BTW, Serpro, BB e CEF são *grandes* clientes do Gartner. Será q eles não tiveram acesso aos mesmos relatórios q a Receita e decidiram ir adiante em seus processos de migração/adoção de OO.o/BrO.o? Ou eles ignoraram as recomendações e se "aventuraram", como disse a COTEC? ;-)

Assim, o mesmo relatório do Gartner pode ser usado tanto para apoiar uma decisão qto para negá-la. E uma vez q a quem questiona a Receita só chega uma conclusão, sem sequer a citação dos documentos q a embasam, fica complicado saber como a informação foi usada. Às vezes acho q a Associação Software Livre devia assinar um dos serviços do Gartner para ter acesso às mesmas bases de dados e poder questionar mais abertamente essas afirmações. Vale lembrar q até o TCU hj em dia usa o Gartner como referência.

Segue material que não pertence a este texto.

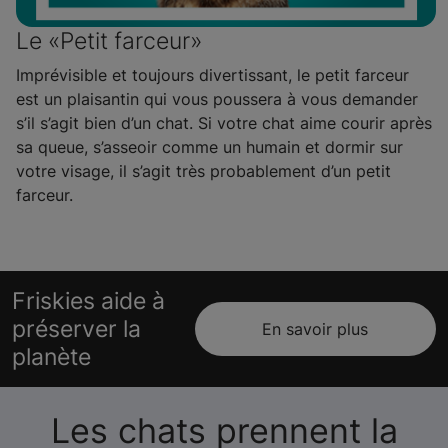
Le «Petit farceur»
Imprévisible et toujours divertissant, le petit farceur
est un plaisantin qui vous poussera à vous demander
s’il s’agit bien d’un chat. Si votre chat aime courir après
sa queue, s’asseoir comme un humain et dormir sur
votre visage, il s’agit très probablement d’un petit
farceur.
Friskies aide à
préserver la
En savoir plus
planète
Les chats prennent la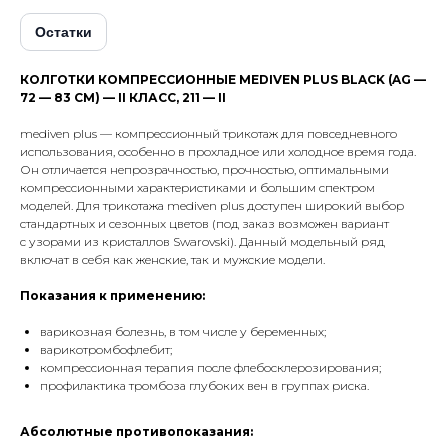
Остатки
КОЛГОТКИ КОМПРЕССИОННЫЕ MEDIVEN PLUS BLACK (AG —
72 — 83 СМ) — II КЛАСС, 211 — II
mediven plus — компрессионный трикотаж для повседневного
использования, особенно в прохладное или холодное время года.
Он отличается непрозрачностью, прочностью, оптимальными
компрессионными характеристиками и большим спектром
моделей. Для трикотажа mediven plus доступен широкий выбор
стандартных и сезонных цветов (под заказ возможен вариант
с узорами из кристаллов Swarovski). Данный модельный ряд
включат в себя как женские, так и мужские модели.
Показания к применению:
варикозная болезнь, в том числе у беременных;
варикотромбофлебит;
компрессионная терапия после флебосклерозирования;
профилактика тромбоза глубоких вен в группах риска.
Абсолютные противопоказания: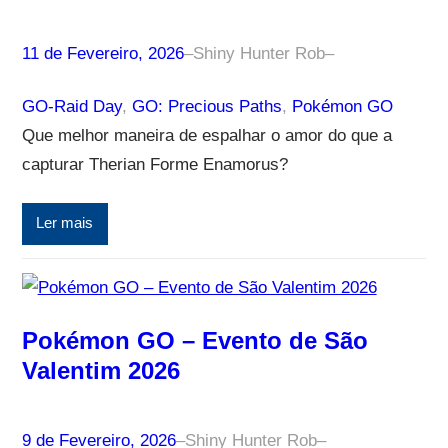
11 de Fevereiro, 2026
–
Shiny Hunter Rob
–
GO-Raid Day
, 
GO: Precious Paths
, 
Pokémon GO
Que melhor maneira de espalhar o amor do que a
capturar Therian Forme Enamorus?
Ler mais
Pokémon GO – Evento de São
Valentim 2026
9 de Fevereiro, 2026
–
Shiny Hunter Rob
–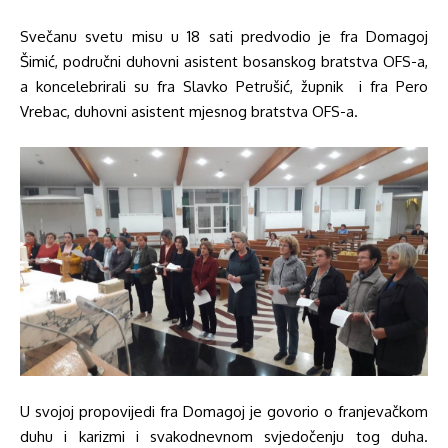
Svečanu svetu misu u 18 sati predvodio je fra Domagoj
Šimić, područni duhovni asistent bosanskog bratstva OFS-a,
a koncelebrirali su fra Slavko Petrušić, župnik i fra Pero
Vrebac, duhovni asistent mjesnog bratstva OFS-a.
U svojoj propovijedi fra Domagoj je govorio o franjevačkom
duhu i karizmi i svakodnevnom svjedočenju tog duha.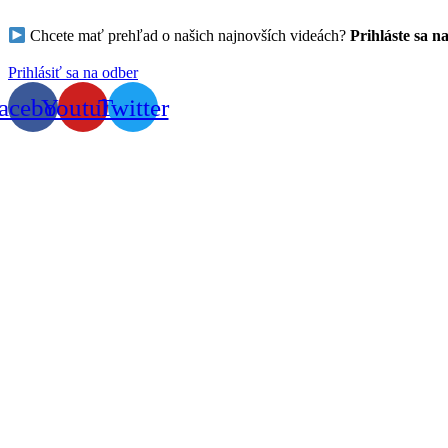
Chcete mať prehľad o našich najnovších videách?
Prihláste sa n
Prihlásiť sa na odber
acebook
Youtube
Twitter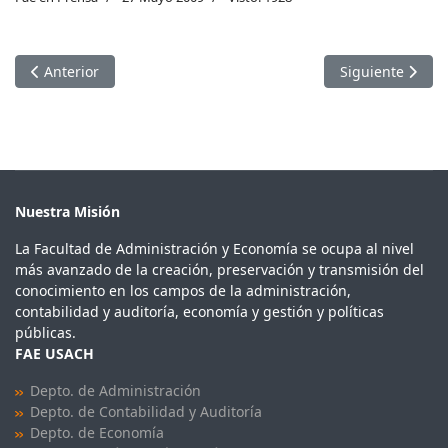
Artículo anterior: Promueven ingreso de pobres al sistema fin
Artículo siguie
Anterior
Siguiente
Nuestra Misión
La Facultad de Administración y Economía se ocupa al nivel
más avanzado de la creación, preservación y transmisión del
conocimiento en los campos de la administración,
contabilidad y auditoría, economía y gestión y políticas
públicas.
FAE USACH
Depto. de Administración
Depto. de Contabilidad y Auditoría
Depto. de Economía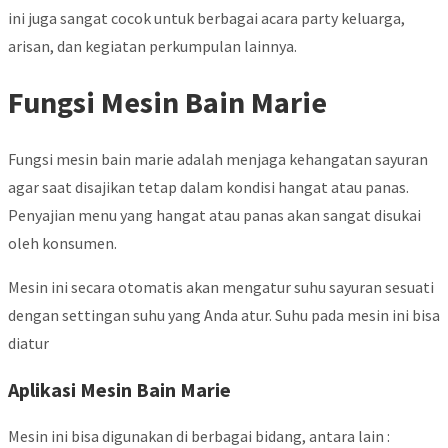
ini juga sangat cocok untuk berbagai acara party keluarga,
arisan, dan kegiatan perkumpulan lainnya.
Fungsi Mesin Bain Marie
Fungsi mesin bain marie adalah menjaga kehangatan sayuran
agar saat disajikan tetap dalam kondisi hangat atau panas.
Penyajian menu yang hangat atau panas akan sangat disukai
oleh konsumen.
Mesin ini secara otomatis akan mengatur suhu sayuran sesuati
dengan settingan suhu yang Anda atur. Suhu pada mesin ini bisa
diatur
Aplikasi Mesin Bain Marie
Mesin ini bisa digunakan di berbagai bidang, antara lain :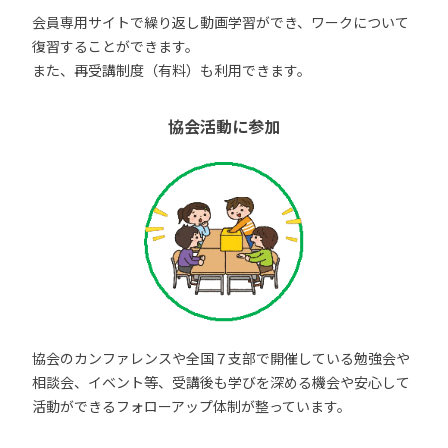
会員専用サイトで繰り返し動画学習ができ、ワークについて
復習することができます。
また、再受講制度（有料）も利用できます。
協会活動に参加
協会のカンファレンスや全国７支部で開催している勉強会や
相談会、イベント等、受講後も学びを深める機会や安心して
活動ができるフォローアップ体制が整っています。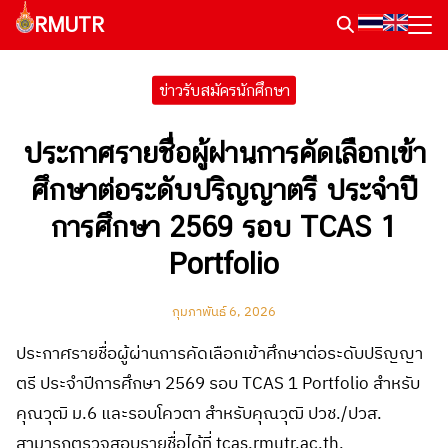
Skip
RMUTR
to
Search
content
for:
ข่าวรับสมัครนักศึกษา
ประกาศรายชื่อผู้ผ่านการคัดเลือกเข้า
ศึกษาต่อระดับปริญญาตรี ประจำปี
การศึกษา 2569 รอบ TCAS 1
Portfolio
กุมภาพันธ์ 6, 2026
ประกาศรายชื่อผู้ผ่านการคัดเลือกเข้าศึกษาต่อระดับปริญญา
ตรี ประจำปีการศึกษา 2569 รอบ TCAS 1 Portfolio สำหรับ
คุณวุฒิ ม.6 และรอบโควตา สำหรับคุณวุฒิ ปวช./ปวส.
สามารถตรวจสอบรายชื่อได้ที่ tcas.rmutr.ac.th.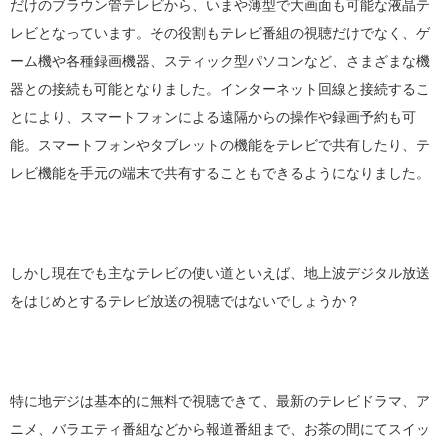
だけのブラウン管テレビから、いまや薄型で大画面も可能な液晶テ
レビとなっています。その役割もテレビ番組の視聴だけでなく、ゲ
ーム機や各種録画機器、スティック型パソコンなど、さまざまな機
器との接続も可能となりました。インターネット回線と接続するこ
とにより、スマートフォンによる遠隔からの操作や録画予約も可
能。スマートフォンやタブレットの機能をテレビで共有したり、テ
レビ機能を手元の端末で共有することもできるようになりました。
しかし現在でも主なテレビの使い道といえば、地上波デジタル放送
をはじめとするテレビ放送の視聴ではないでしょうか？
特に地デジは基本的に無料で視聴できて、最新のテレビドラマ、ア
ニメ、バラエティ番組などから報道番組まで、お茶の間にてスイッ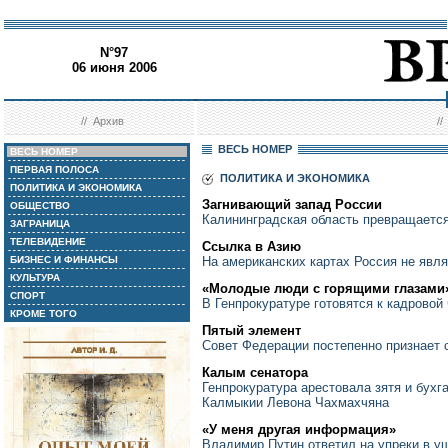
N°97
06 июня 2006
//
Архив
/
ВЕСЬ НОМЕР
ВЕСЬ НОМЕР
ПЕРВАЯ ПОЛОСА
ПОЛИТИКА И ЭКОНОМИКА
ПОЛИТИКА И ЭКОНОМИКА
Загнивающий запад России
ОБЩЕСТВО
Калининградская область превращается
ЗАГРАНИЦА
ТЕЛЕВИДЕНИЕ
Ссылка в Азию
БИЗНЕС И ФИНАНСЫ
На американских картах Россия не явл
КУЛЬТУРА
«Молодые люди с горящими глазами
СПОРТ
В Генпрокуратуре готовятся к кадровой
КРОМЕ ТОГО
Пятый элемент
Совет Федерации постепенно признает 
Калым сенатора
Генпрокуратура арестовала зятя и бухг
Калмыкии Левона Чахмахчяна
«У меня другая информация»
Владимир Путин ответил на упреки в 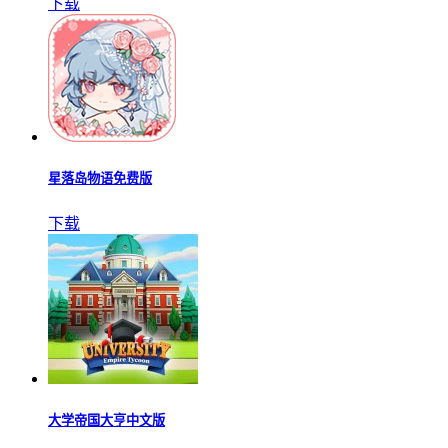
下载
星落岛物语免费版
下载
大学帝国大亨中文版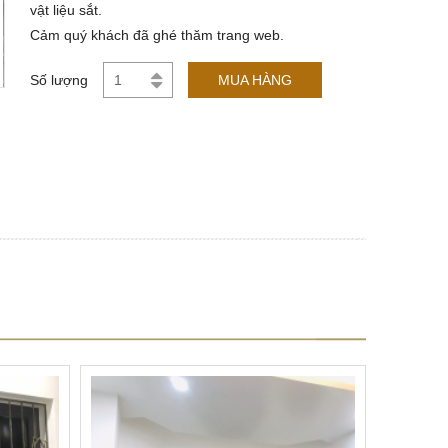
vật liệu sắt.
Cảm quý khách đã ghé thăm trang web.
Số lượng
MUA HÀNG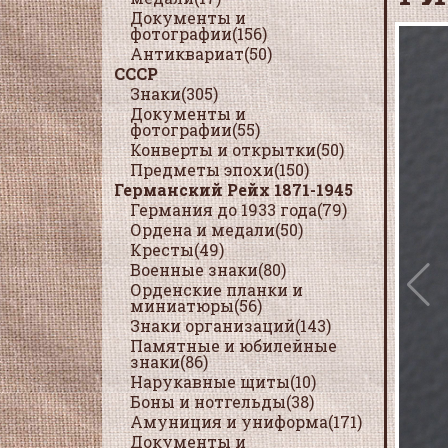
Документы и
фотографии(156)
Антиквариат(50)
СССР
Знаки(305)
Документы и
фотографии(55)
Конверты и открытки(50)
Предметы эпохи(150)
Германский Рейх 1871-1945
Германия до 1933 года(79)
Ордена и медали(50)
Кресты(49)
Военные знаки(80)
Орденские планки и
миниатюры(56)
Знаки организаций(143)
Памятные и юбилейные
знаки(86)
Нарукавные щиты(10)
Боны и нотгельды(38)
Амуниция и униформа(171)
Документы и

Bom, o reply acabou ficando longo (e já devo estar escrevendo há algumas horas). Acredito q dificilmente alguém conseguirá questionar a Receita a respeito desta licitação. A instituição, como pode ser observado no documento encaminhado pelo Ufa, tem uma certa "arrogância", certamente nascida do fato de q são seus recordes sucessivos de arrecadação q sustentam os governos q entram e saem do Planalto. Sem falar na ameaça velada de uma auditoria, pesadelo de certos figurões de "rabo preso" e uma pertubação sem fim mesmo para quem não deve nada a ninguém. No mais, esperam-se respostas como essa: citações vagas a números apresentados parcialmente; afirmações eloquentes sobre a importância de manter a arrecadação alta; recomendações relativas de consultorias apresentadas como a verdade final sobre as coisas.